Donor BALB/c and recipient C57BL/6 (B6) mice were infected with MCMVΔm157 strain at 10⁴ pfu by intraperitoneal injection at least 12 weeks prior to transplantation to establish NK and CD8+ T cell antiviral memory. MCMV D−/R−, D+/R−, and D+/R+ allogeneic kidney transplants were performed with cyclosporine immunosuppression, and allograft-infiltrating leukocytes were analyzed by flow cytometry on post-transplant day 14. MCMV infected BALB/c and B6 mice were sacrificed > 12 weeks post-infection to establish baseline pre-transplant organ viral loads and leukocyte infiltrates.
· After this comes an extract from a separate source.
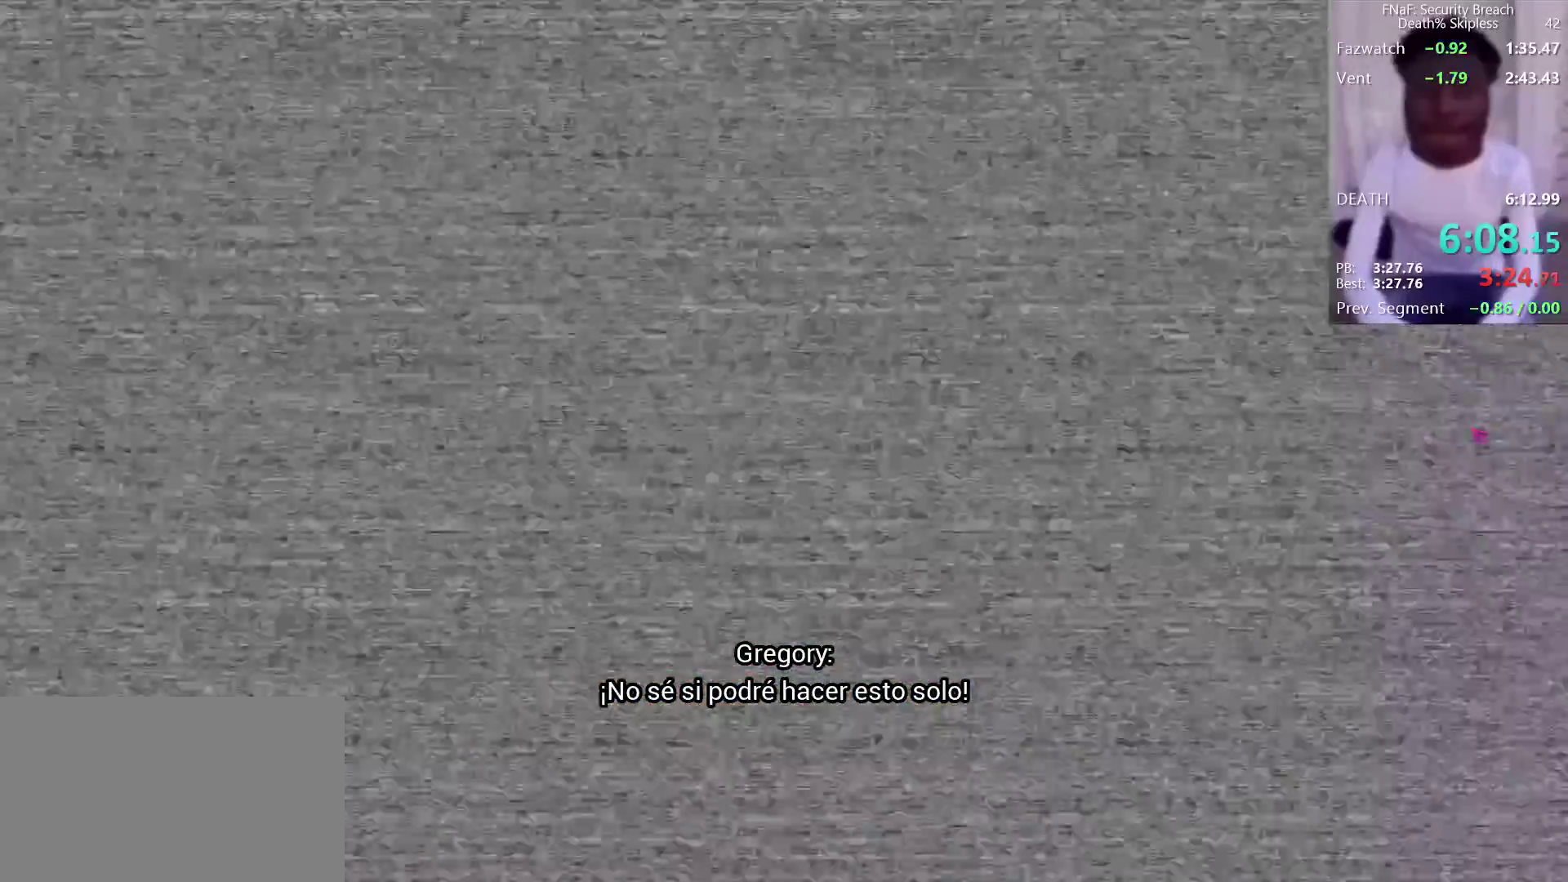
{"keys": [], "mouse": [], "events": []}
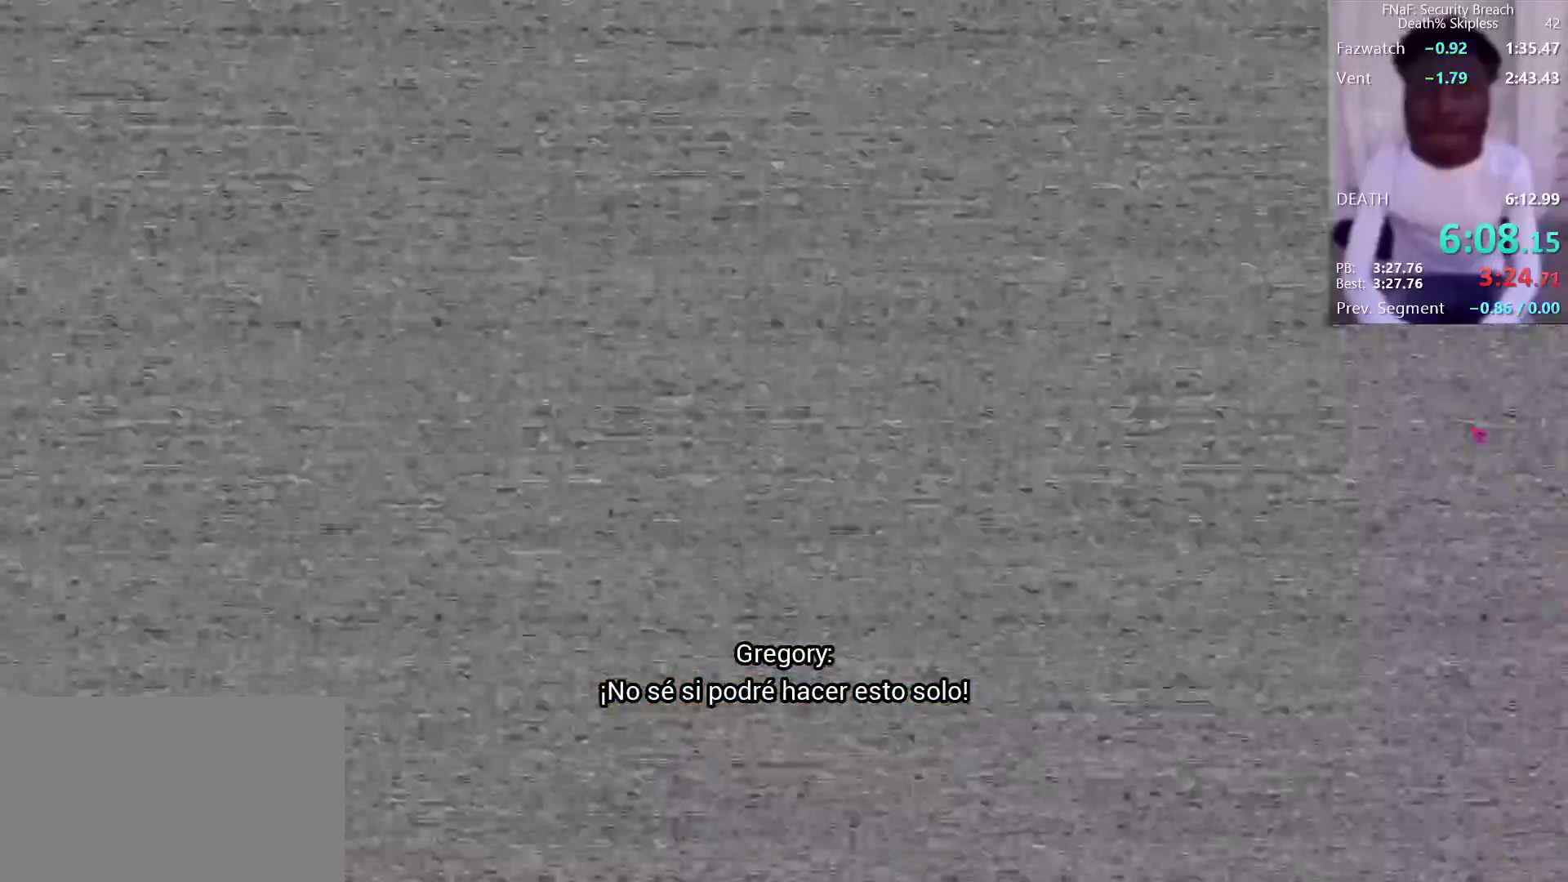
{"keys": [], "mouse": [], "events": []}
(A, B) DNA was extracted from (A) pre-transplant MCMV+ BALB/c kidneys or (B) post-transplant D+/R− and D+/R+ allografts, and MCMV viral loads were determined by quantitative DNA PCR.

(C–F) Kidneys from (C) pre-transplant uninfected (D−) or MCMV infected (D+) BALB/c kidneys, or (D) allografts from D−/R−, D+/R− and D+/R+ transplants were processed for total live cells gated on CD45+/MHCII-/CD3-/NKp46+ NK cells, and the number of NK cells expressing (E) interferon-γ (IFN-γ+ NK cells) or (F) granzyme B (GzB+ NK cells) were compared between groups.

(G, H) Total live cells from (G) pre-transplant uninfected (D−) or MCMV infected (D+) BALB/c kidneys, and (H) D−/R−, D+/R− and D+/R+ allografts were gated on CD45+/MHCII-/CD3+/CD8+ T cells expressing IFN-γ and compared between groups.

(I) Allograft tissues from D−/R−, D+/R−, and D+/R+ transplants were fixed in formalin, paraffin embedded, and stained with hematoxylin and eosin. Allograft damage was graded using an 8-criteria scale (maximum score 24), and scores were compared between groups (n=6–8/group; * p<0.05). Images were collected under identical conditions at 20x magnification. Scale bar=100 μm.